All this prompted me to inquire how synchronicity, the topic of Joe’s aforementioned book, shows up in the therapy room and in supervision. In complex systems, there is language available that allows us to talk about the way interactions create a larger, holistic structure, Joe submits. Intuition is that part of our psyche that has evolved to pick up patterns—and those are not necessarily causal patterns. Joe sees synchronicity arising in supervision, in the therapy room; even when he does analysis using Skype, noting some interesting examples. We have only scratched the surface of looking at synchronicity with Jung’s work, Cambray believes. The fields (between us) have synchronistic dimensions to them. It’s a fundamental part of the structure of reality.

blog_supervisor_flying_v.pngUltimately, Joe notes, we can look to nature for some remarkably creative solutions.
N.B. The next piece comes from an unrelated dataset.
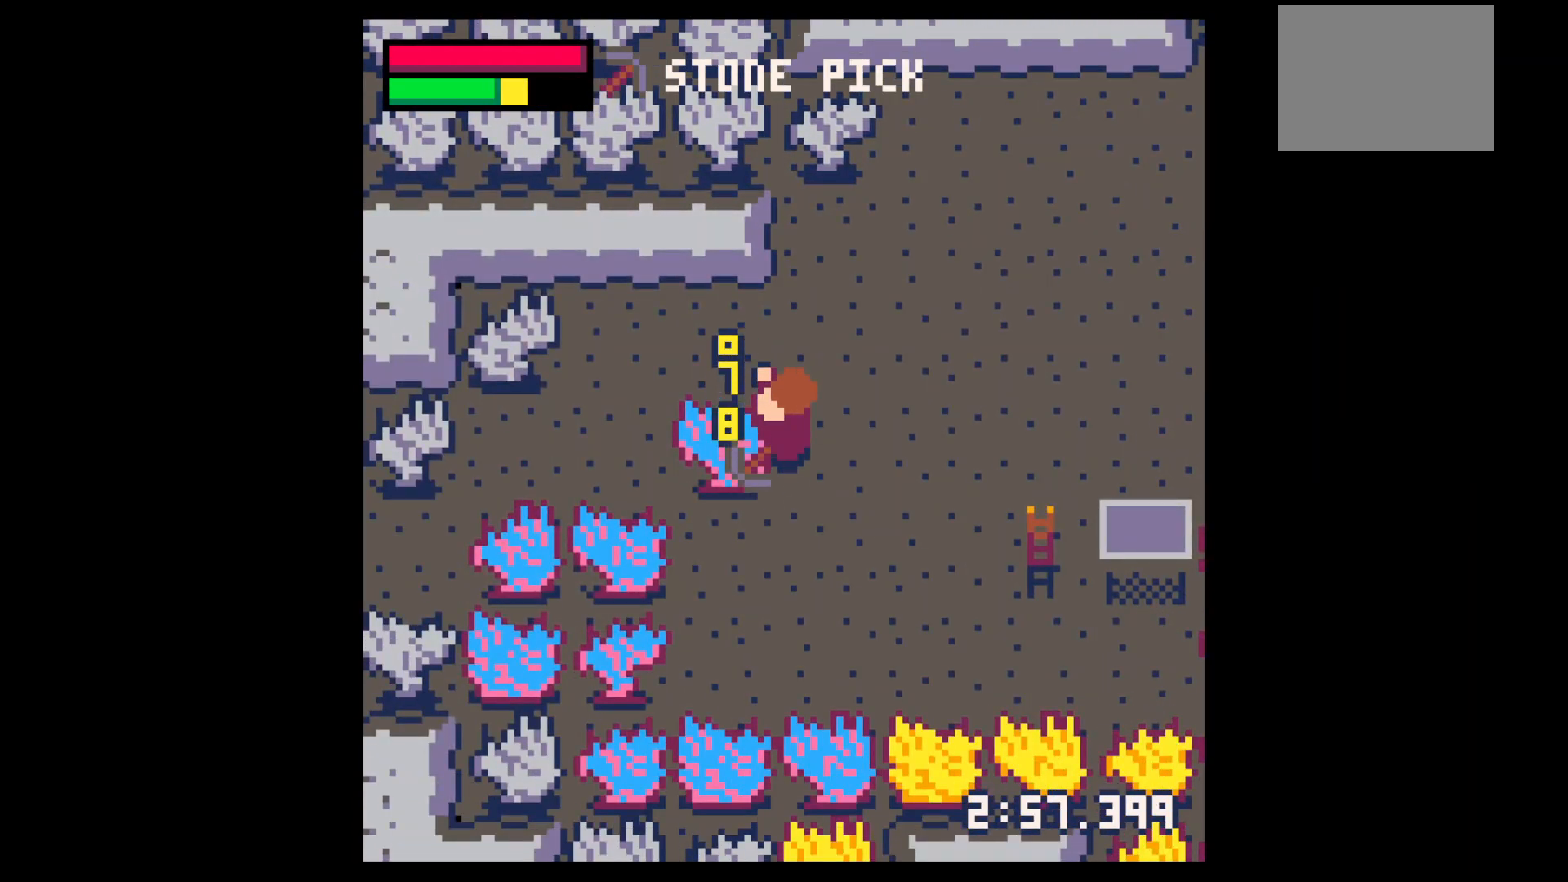
{"keys": ["x"], "events": []}
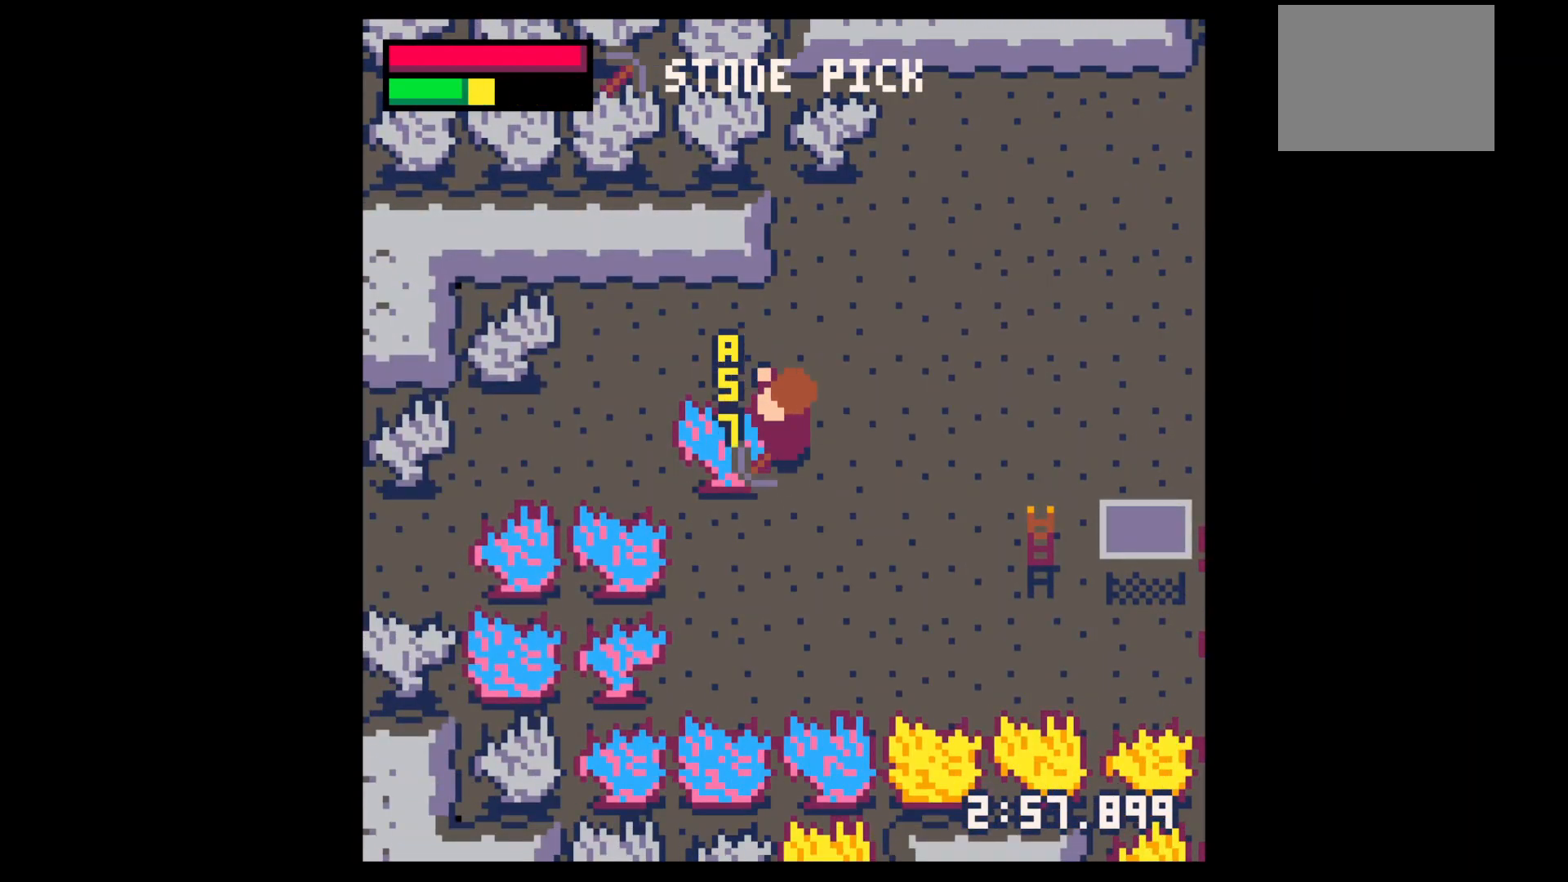
{"keys": ["x"], "events": []}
As a culture, we’re just beginning to touch on biological intelligence. Ant colonies are incredibly intelligent as a whole unit in the way they solve problems. Insect swarms or flocks of birds that act in perfect sync, with no apparent guiding principle that overtly tells them all to turn left at the exact same moment, are also examples. Nature provides a set of micro-cues that create collective behavior “in the most wonderful and mysterious ways.” What we call intuition is some of that kind of collective phenomena, Joe suggests.

I agree. Given our conversation, I’m more motivated than ever to pay attention to emergent patterns. And, for all the ways we each strive to perceive what is arising from the unconscious, you can bet the best therapists are tuned in to help us interpret and digest what emerges, and that each of them has a supervisor who is equally engaged.

Listen to the full audio interview with Dr. Joe Cambray here (Approx. 30 mins)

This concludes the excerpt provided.